▼▼▼
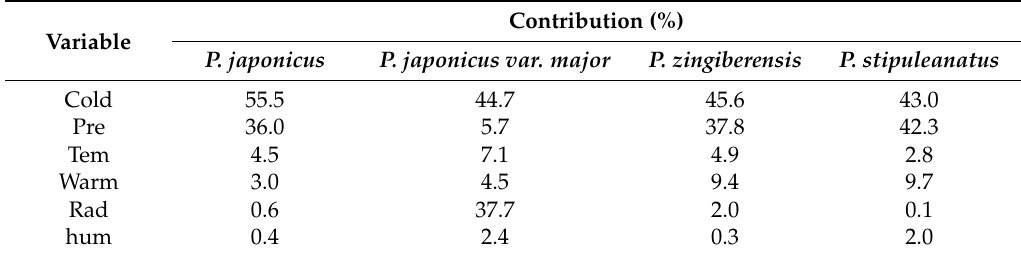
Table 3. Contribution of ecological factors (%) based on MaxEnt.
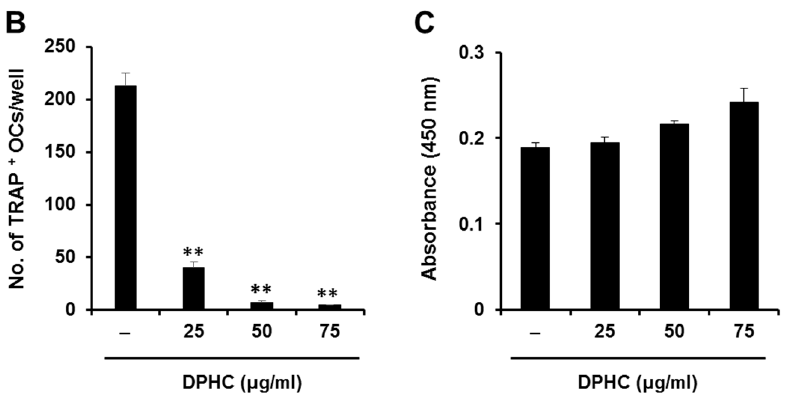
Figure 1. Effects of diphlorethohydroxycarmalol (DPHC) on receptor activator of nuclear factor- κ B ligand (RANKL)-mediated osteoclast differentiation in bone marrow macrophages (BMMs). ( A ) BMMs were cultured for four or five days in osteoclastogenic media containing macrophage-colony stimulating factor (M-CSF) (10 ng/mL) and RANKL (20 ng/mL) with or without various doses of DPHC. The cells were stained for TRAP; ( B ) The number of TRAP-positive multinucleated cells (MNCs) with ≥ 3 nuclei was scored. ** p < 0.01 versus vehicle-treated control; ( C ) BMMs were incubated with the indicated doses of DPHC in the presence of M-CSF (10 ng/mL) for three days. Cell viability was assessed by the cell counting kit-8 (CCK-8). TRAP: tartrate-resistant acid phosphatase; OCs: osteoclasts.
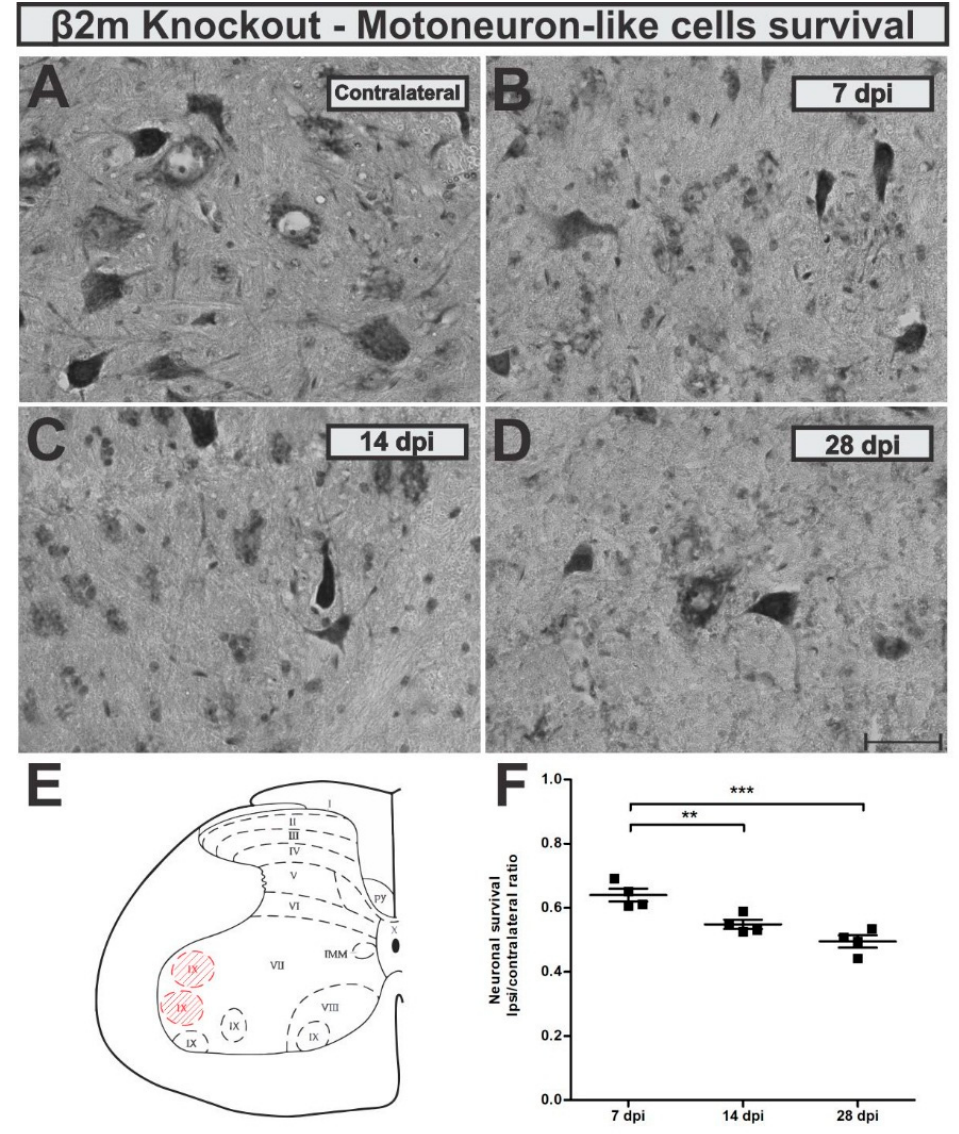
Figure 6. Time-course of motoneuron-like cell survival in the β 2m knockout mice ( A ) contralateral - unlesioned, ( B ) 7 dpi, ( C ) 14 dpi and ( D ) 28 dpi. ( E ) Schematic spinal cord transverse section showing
▲▲▲
▼▼▼
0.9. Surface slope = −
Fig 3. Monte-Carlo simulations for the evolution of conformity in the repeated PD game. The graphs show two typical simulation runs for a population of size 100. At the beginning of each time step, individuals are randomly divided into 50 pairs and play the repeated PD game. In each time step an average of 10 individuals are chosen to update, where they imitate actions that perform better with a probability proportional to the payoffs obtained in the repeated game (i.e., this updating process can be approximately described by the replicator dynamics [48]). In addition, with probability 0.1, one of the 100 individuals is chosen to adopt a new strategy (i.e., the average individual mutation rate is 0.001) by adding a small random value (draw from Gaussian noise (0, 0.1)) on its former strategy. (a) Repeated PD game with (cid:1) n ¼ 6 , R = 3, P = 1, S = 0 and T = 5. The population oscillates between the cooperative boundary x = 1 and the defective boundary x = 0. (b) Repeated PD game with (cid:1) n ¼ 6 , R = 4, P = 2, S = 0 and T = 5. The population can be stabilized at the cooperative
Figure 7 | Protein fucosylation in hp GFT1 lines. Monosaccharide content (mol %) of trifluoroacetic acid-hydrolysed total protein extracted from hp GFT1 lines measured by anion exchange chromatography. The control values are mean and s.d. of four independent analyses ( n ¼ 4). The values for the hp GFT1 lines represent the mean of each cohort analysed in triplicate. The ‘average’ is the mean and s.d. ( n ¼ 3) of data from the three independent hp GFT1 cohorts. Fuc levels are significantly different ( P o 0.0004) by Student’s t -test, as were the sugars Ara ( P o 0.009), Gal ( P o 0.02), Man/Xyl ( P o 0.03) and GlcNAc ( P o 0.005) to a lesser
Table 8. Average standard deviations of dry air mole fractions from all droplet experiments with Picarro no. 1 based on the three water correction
▲▲▲
▼▼▼
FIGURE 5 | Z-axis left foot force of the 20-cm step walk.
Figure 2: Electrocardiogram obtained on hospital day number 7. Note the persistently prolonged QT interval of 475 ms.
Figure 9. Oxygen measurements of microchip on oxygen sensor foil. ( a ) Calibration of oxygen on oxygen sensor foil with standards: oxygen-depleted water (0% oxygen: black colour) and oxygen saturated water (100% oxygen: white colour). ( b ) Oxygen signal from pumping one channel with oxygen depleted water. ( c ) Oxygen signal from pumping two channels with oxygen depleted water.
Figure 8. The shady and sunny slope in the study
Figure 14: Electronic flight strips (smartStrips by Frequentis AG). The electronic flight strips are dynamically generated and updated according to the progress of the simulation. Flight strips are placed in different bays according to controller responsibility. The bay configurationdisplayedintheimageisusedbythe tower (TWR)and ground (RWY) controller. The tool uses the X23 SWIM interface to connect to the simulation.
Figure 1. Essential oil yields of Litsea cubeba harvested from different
▲▲▲
→ **What to work on**: In the listing above, find each line where "acid" occurs and copy it.

→ **Your response**:
Figure 1. Effects of diphlorethohydroxycarmalol (DPHC) on receptor activator of nuclear factor- κ B ligand (RANKL)-mediated osteoclast differentiation in bone marrow macrophages (BMMs). ( A ) BMMs were cultured for four or five days in osteoclastogenic media containing macrophage-colony stimulating factor (M-CSF) (10 ng/mL) and RANKL (20 ng/mL) with or without various doses of DPHC. The cells were stained for TRAP; ( B ) The number of TRAP-positive multinucleated cells (MNCs) with ≥ 3 nuclei was scored. ** p < 0.01 versus vehicle-treated control; ( C ) BMMs were incubated with the indicated doses of DPHC in the presence of M-CSF (10 ng/mL) for three days. Cell viability was assessed by the cell counting kit-8 (CCK-8). TRAP: tartrate-resistant acid phosphatase; OCs: osteoclasts.
Figure 7 | Protein fucosylation in hp GFT1 lines. Monosaccharide content (mol %) of trifluoroacetic acid-hydrolysed total protein extracted from hp GFT1 lines measured by anion exchange chromatography. The control values are mean and s.d. of four independent analyses ( n ¼ 4). The values for the hp GFT1 lines represent the mean of each cohort analysed in triplicate. The ‘average’ is the mean and s.d. ( n ¼ 3) of data from the three independent hp GFT1 cohorts. Fuc levels are significantly different ( P o 0.0004) by Student’s t -test, as were the sugars Ara ( P o 0.009), Gal ( P o 0.02), Man/Xyl ( P o 0.03) and GlcNAc ( P o 0.005) to a lesser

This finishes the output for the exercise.